(Text-based design files)
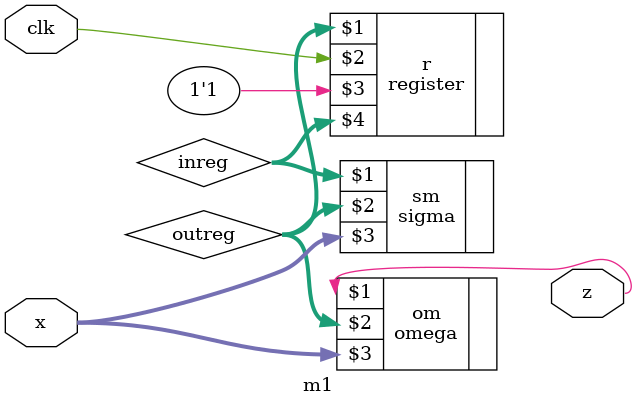
<source format=sv>
module m1 (output z,input [1:2]x,input clk);
  wire [1:2]inreg;
  wire [1:2]outreg;
  register r (outreg,clk,1'b1,inreg);
  sigma sm (inreg,outreg,x);
  omega om (z,outreg,x);
endmodule

</source>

▸ **Task**: Extract every line above that contains the word "inreg".

▸ **Result**:
  wire [1:2]inreg;
  register r (outreg,clk,1'b1,inreg);
  sigma sm (inreg,outreg,x);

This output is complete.